What the exercise asks:
All records below are to be set down precisely as written, excluding pictures.

Records:

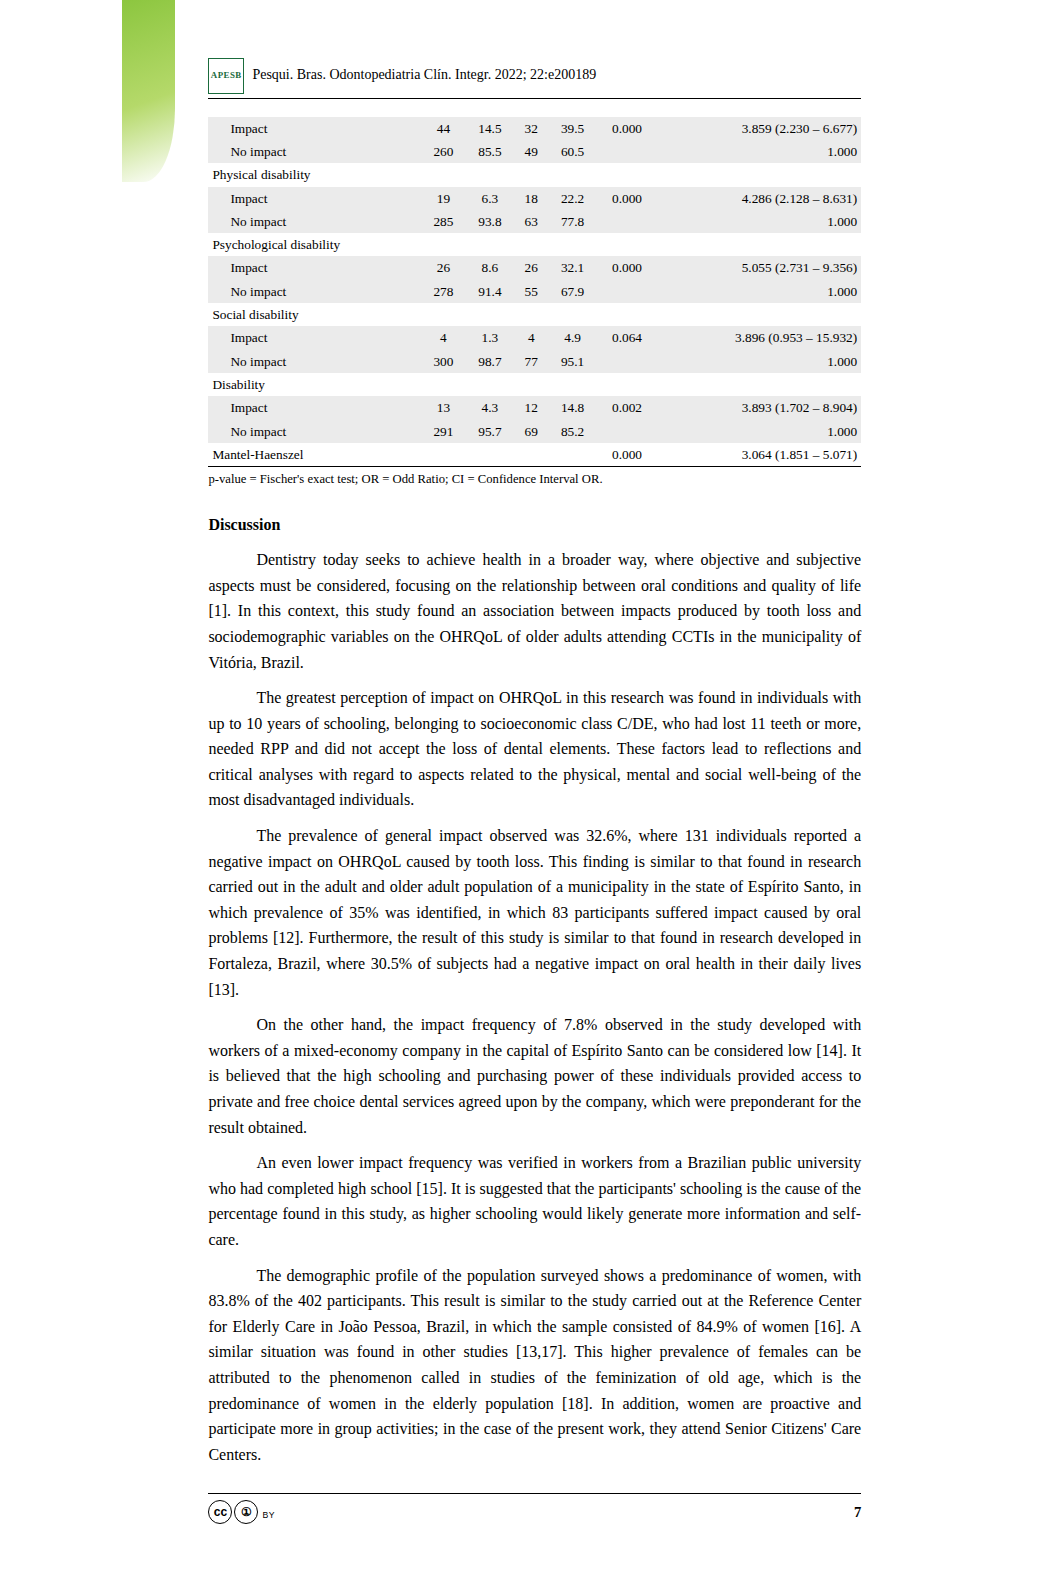APESB
Pesqui. Bras. Odontopediatria Clín. Integr. 2022; 22:e200189
| Impact | 44 | 14.5 | 32 | 39.5 | 0.000 | 3.859 (2.230 – 6.677) |
| No impact | 260 | 85.5 | 49 | 60.5 | | 1.000 |
| Physical disability | | | | | | |
| Impact | 19 | 6.3 | 18 | 22.2 | 0.000 | 4.286 (2.128 – 8.631) |
| No impact | 285 | 93.8 | 63 | 77.8 | | 1.000 |
| Psychological disability | | | | | | |
| Impact | 26 | 8.6 | 26 | 32.1 | 0.000 | 5.055 (2.731 – 9.356) |
| No impact | 278 | 91.4 | 55 | 67.9 | | 1.000 |
| Social disability | | | | | | |
| Impact | 4 | 1.3 | 4 | 4.9 | 0.064 | 3.896 (0.953 – 15.932) |
| No impact | 300 | 98.7 | 77 | 95.1 | | 1.000 |
| Disability | | | | | | |
| Impact | 13 | 4.3 | 12 | 14.8 | 0.002 | 3.893 (1.702 – 8.904) |
| No impact | 291 | 95.7 | 69 | 85.2 | | 1.000 |
| Mantel-Haenszel | | | | | 0.000 | 3.064 (1.851 – 5.071) |
p-value = Fischer's exact test; OR = Odd Ratio; CI = Confidence Interval OR.
Discussion
Dentistry today seeks to achieve health in a broader way, where objective and subjective aspects must be considered, focusing on the relationship between oral conditions and quality of life [1]. In this context, this study found an association between impacts produced by tooth loss and sociodemographic variables on the OHRQoL of older adults attending CCTIs in the municipality of Vitória, Brazil.
The greatest perception of impact on OHRQoL in this research was found in individuals with up to 10 years of schooling, belonging to socioeconomic class C/DE, who had lost 11 teeth or more, needed RPP and did not accept the loss of dental elements. These factors lead to reflections and critical analyses with regard to aspects related to the physical, mental and social well-being of the most disadvantaged individuals.
The prevalence of general impact observed was 32.6%, where 131 individuals reported a negative impact on OHRQoL caused by tooth loss. This finding is similar to that found in research carried out in the adult and older adult population of a municipality in the state of Espírito Santo, in which prevalence of 35% was identified, in which 83 participants suffered impact caused by oral problems [12]. Furthermore, the result of this study is similar to that found in research developed in Fortaleza, Brazil, where 30.5% of subjects had a negative impact on oral health in their daily lives [13].
On the other hand, the impact frequency of 7.8% observed in the study developed with workers of a mixed-economy company in the capital of Espírito Santo can be considered low [14]. It is believed that the high schooling and purchasing power of these individuals provided access to private and free choice dental services agreed upon by the company, which were preponderant for the result obtained.
An even lower impact frequency was verified in workers from a Brazilian public university who had completed high school [15]. It is suggested that the participants' schooling is the cause of the percentage found in this study, as higher schooling would likely generate more information and self-care.
The demographic profile of the population surveyed shows a predominance of women, with 83.8% of the 402 participants. This result is similar to the study carried out at the Reference Center for Elderly Care in João Pessoa, Brazil, in which the sample consisted of 84.9% of women [16]. A similar situation was found in other studies [13,17]. This higher prevalence of females can be attributed to the phenomenon called in studies of the feminization of old age, which is the predominance of women in the elderly population [18]. In addition, women are proactive and participate more in group activities; in the case of the present work, they attend Senior Citizens' Care Centers.
cc ① BY
7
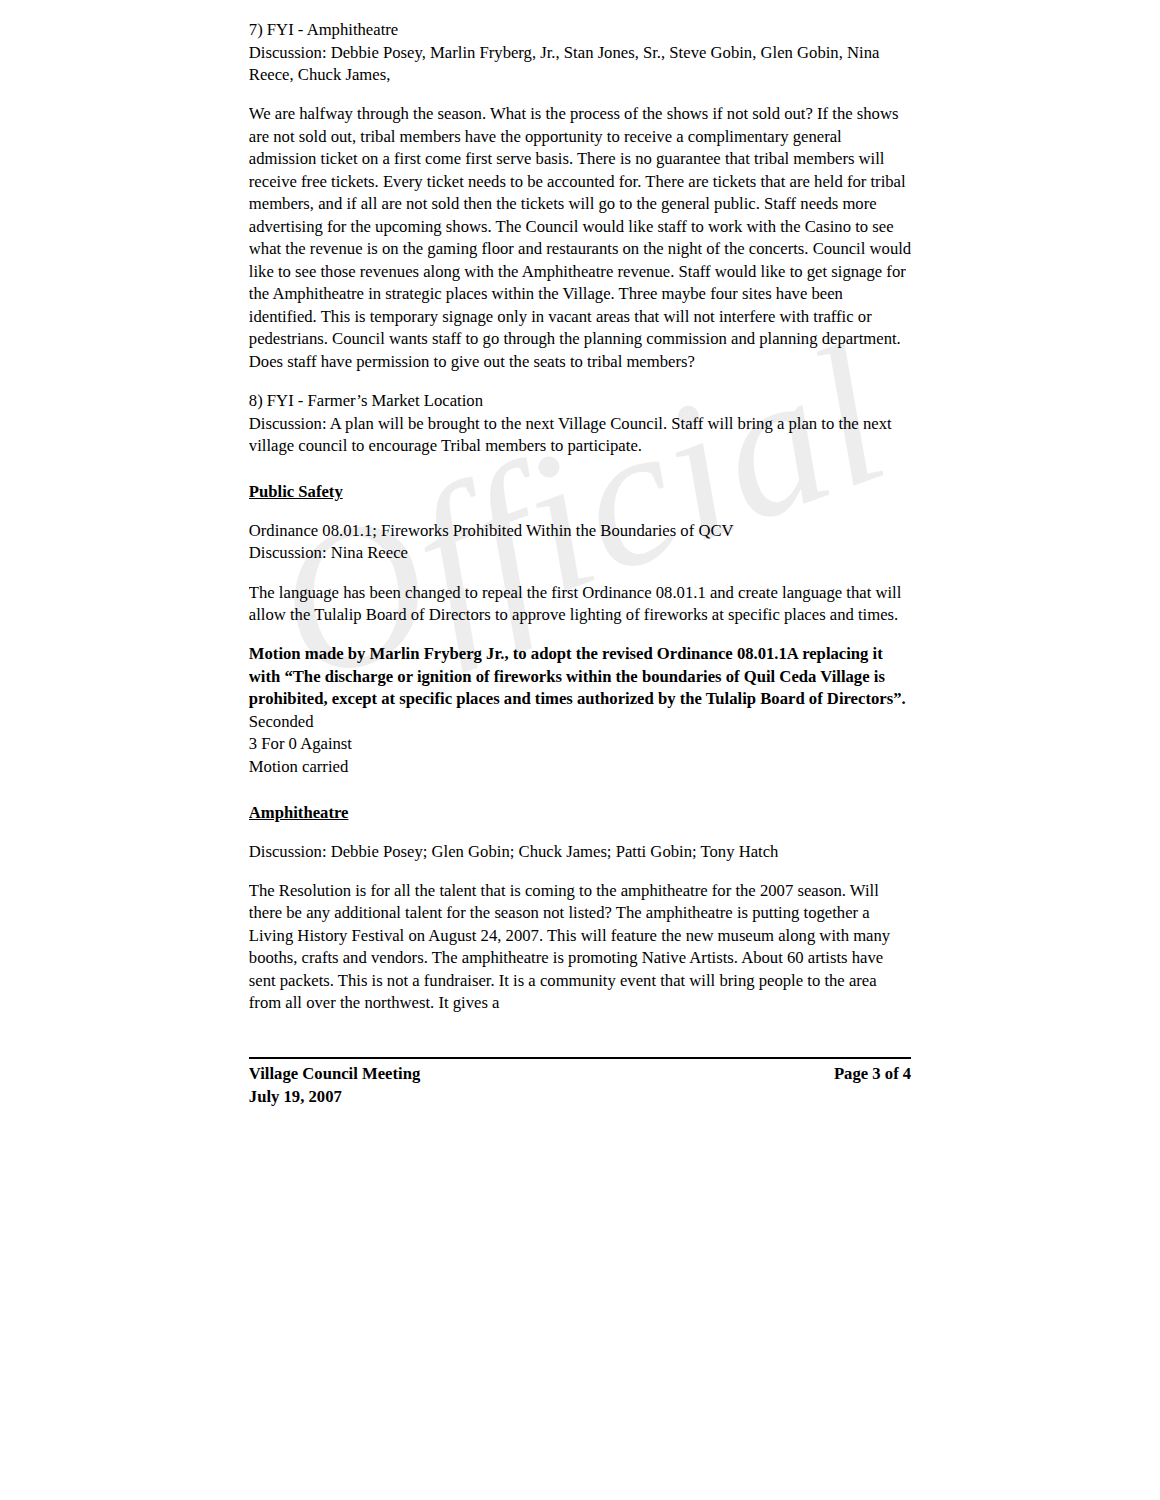Official
7) FYI - Amphitheatre
Discussion: Debbie Posey, Marlin Fryberg, Jr., Stan Jones, Sr., Steve Gobin, Glen Gobin, Nina Reece, Chuck James,
We are halfway through the season. What is the process of the shows if not sold out? If the shows are not sold out, tribal members have the opportunity to receive a complimentary general admission ticket on a first come first serve basis. There is no guarantee that tribal members will receive free tickets. Every ticket needs to be accounted for. There are tickets that are held for tribal members, and if all are not sold then the tickets will go to the general public. Staff needs more advertising for the upcoming shows. The Council would like staff to work with the Casino to see what the revenue is on the gaming floor and restaurants on the night of the concerts. Council would like to see those revenues along with the Amphitheatre revenue. Staff would like to get signage for the Amphitheatre in strategic places within the Village. Three maybe four sites have been identified. This is temporary signage only in vacant areas that will not interfere with traffic or pedestrians. Council wants staff to go through the planning commission and planning department. Does staff have permission to give out the seats to tribal members?
8) FYI - Farmer’s Market Location
Discussion: A plan will be brought to the next Village Council. Staff will bring a plan to the next village council to encourage Tribal members to participate.
Public Safety
Ordinance 08.01.1; Fireworks Prohibited Within the Boundaries of QCV
Discussion: Nina Reece
The language has been changed to repeal the first Ordinance 08.01.1 and create language that will allow the Tulalip Board of Directors to approve lighting of fireworks at specific places and times.
Motion made by Marlin Fryberg Jr., to adopt the revised Ordinance 08.01.1A replacing it with “The discharge or ignition of fireworks within the boundaries of Quil Ceda Village is prohibited, except at specific places and times authorized by the Tulalip Board of Directors”.
Seconded
3 For 0 Against
Motion carried
Amphitheatre
Discussion: Debbie Posey; Glen Gobin; Chuck James; Patti Gobin; Tony Hatch
The Resolution is for all the talent that is coming to the amphitheatre for the 2007 season. Will there be any additional talent for the season not listed? The amphitheatre is putting together a Living History Festival on August 24, 2007. This will feature the new museum along with many booths, crafts and vendors. The amphitheatre is promoting Native Artists. About 60 artists have sent packets. This is not a fundraiser. It is a community event that will bring people to the area from all over the northwest. It gives a
Village Council MeetingJuly 19, 2007
Page 3 of 4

Solution to this problem:
APESB
Pesqui. Bras. Odontopediatria Clín. Integr. 2022; 22:e200189
| Impact | 44 | 14.5 | 32 | 39.5 | 0.000 | 3.859 (2.230 – 6.677) |
| No impact | 260 | 85.5 | 49 | 60.5 | | 1.000 |
| Physical disability | | | | | | |
| Impact | 19 | 6.3 | 18 | 22.2 | 0.000 | 4.286 (2.128 – 8.631) |
| No impact | 285 | 93.8 | 63 | 77.8 | | 1.000 |
| Psychological disability | | | | | | |
| Impact | 26 | 8.6 | 26 | 32.1 | 0.000 | 5.055 (2.731 – 9.356) |
| No impact | 278 | 91.4 | 55 | 67.9 | | 1.000 |
| Social disability | | | | | | |
| Impact | 4 | 1.3 | 4 | 4.9 | 0.064 | 3.896 (0.953 – 15.932) |
| No impact | 300 | 98.7 | 77 | 95.1 | | 1.000 |
| Disability | | | | | | |
| Impact | 13 | 4.3 | 12 | 14.8 | 0.002 | 3.893 (1.702 – 8.904) |
| No impact | 291 | 95.7 | 69 | 85.2 | | 1.000 |
| Mantel-Haenszel | | | | | 0.000 | 3.064 (1.851 – 5.071) |
p-value = Fischer's exact test; OR = Odd Ratio; CI = Confidence Interval OR.
Discussion
Dentistry today seeks to achieve health in a broader way, where objective and subjective aspects must be considered, focusing on the relationship between oral conditions and quality of life [1]. In this context, this study found an association between impacts produced by tooth loss and sociodemographic variables on the OHRQoL of older adults attending CCTIs in the municipality of Vitória, Brazil.
The greatest perception of impact on OHRQoL in this research was found in individuals with up to 10 years of schooling, belonging to socioeconomic class C/DE, who had lost 11 teeth or more, needed RPP and did not accept the loss of dental elements. These factors lead to reflections and critical analyses with regard to aspects related to the physical, mental and social well-being of the most disadvantaged individuals.
The prevalence of general impact observed was 32.6%, where 131 individuals reported a negative impact on OHRQoL caused by tooth loss. This finding is similar to that found in research carried out in the adult and older adult population of a municipality in the state of Espírito Santo, in which prevalence of 35% was identified, in which 83 participants suffered impact caused by oral problems [12]. Furthermore, the result of this study is similar to that found in research developed in Fortaleza, Brazil, where 30.5% of subjects had a negative impact on oral health in their daily lives [13].
On the other hand, the impact frequency of 7.8% observed in the study developed with workers of a mixed-economy company in the capital of Espírito Santo can be considered low [14]. It is believed that the high schooling and purchasing power of these individuals provided access to private and free choice dental services agreed upon by the company, which were preponderant for the result obtained.
An even lower impact frequency was verified in workers from a Brazilian public university who had completed high school [15]. It is suggested that the participants' schooling is the cause of the percentage found in this study, as higher schooling would likely generate more information and self-care.
The demographic profile of the population surveyed shows a predominance of women, with 83.8% of the 402 participants. This result is similar to the study carried out at the Reference Center for Elderly Care in João Pessoa, Brazil, in which the sample consisted of 84.9% of women [16]. A similar situation was found in other studies [13,17]. This higher prevalence of females can be attributed to the phenomenon called in studies of the feminization of old age, which is the predominance of women in the elderly population [18]. In addition, women are proactive and participate more in group activities; in the case of the present work, they attend Senior Citizens' Care Centers.
cc ① BY
7
Official
7) FYI - Amphitheatre
Discussion: Debbie Posey, Marlin Fryberg, Jr., Stan Jones, Sr., Steve Gobin, Glen Gobin, Nina Reece, Chuck James,
We are halfway through the season. What is the process of the shows if not sold out? If the shows are not sold out, tribal members have the opportunity to receive a complimentary general admission ticket on a first come first serve basis. There is no guarantee that tribal members will receive free tickets. Every ticket needs to be accounted for. There are tickets that are held for tribal members, and if all are not sold then the tickets will go to the general public. Staff needs more advertising for the upcoming shows. The Council would like staff to work with the Casino to see what the revenue is on the gaming floor and restaurants on the night of the concerts. Council would like to see those revenues along with the Amphitheatre revenue. Staff would like to get signage for the Amphitheatre in strategic places within the Village. Three maybe four sites have been identified. This is temporary signage only in vacant areas that will not interfere with traffic or pedestrians. Council wants staff to go through the planning commission and planning department. Does staff have permission to give out the seats to tribal members?
8) FYI - Farmer’s Market Location
Discussion: A plan will be brought to the next Village Council. Staff will bring a plan to the next village council to encourage Tribal members to participate.
Public Safety
Ordinance 08.01.1; Fireworks Prohibited Within the Boundaries of QCV
Discussion: Nina Reece
The language has been changed to repeal the first Ordinance 08.01.1 and create language that will allow the Tulalip Board of Directors to approve lighting of fireworks at specific places and times.
Motion made by Marlin Fryberg Jr., to adopt the revised Ordinance 08.01.1A replacing it with “The discharge or ignition of fireworks within the boundaries of Quil Ceda Village is prohibited, except at specific places and times authorized by the Tulalip Board of Directors”.
Seconded
3 For 0 Against
Motion carried
Amphitheatre
Discussion: Debbie Posey; Glen Gobin; Chuck James; Patti Gobin; Tony Hatch
The Resolution is for all the talent that is coming to the amphitheatre for the 2007 season. Will there be any additional talent for the season not listed? The amphitheatre is putting together a Living History Festival on August 24, 2007. This will feature the new museum along with many booths, crafts and vendors. The amphitheatre is promoting Native Artists. About 60 artists have sent packets. This is not a fundraiser. It is a community event that will bring people to the area from all over the northwest. It gives a
Village Council MeetingJuly 19, 2007
Page 3 of 4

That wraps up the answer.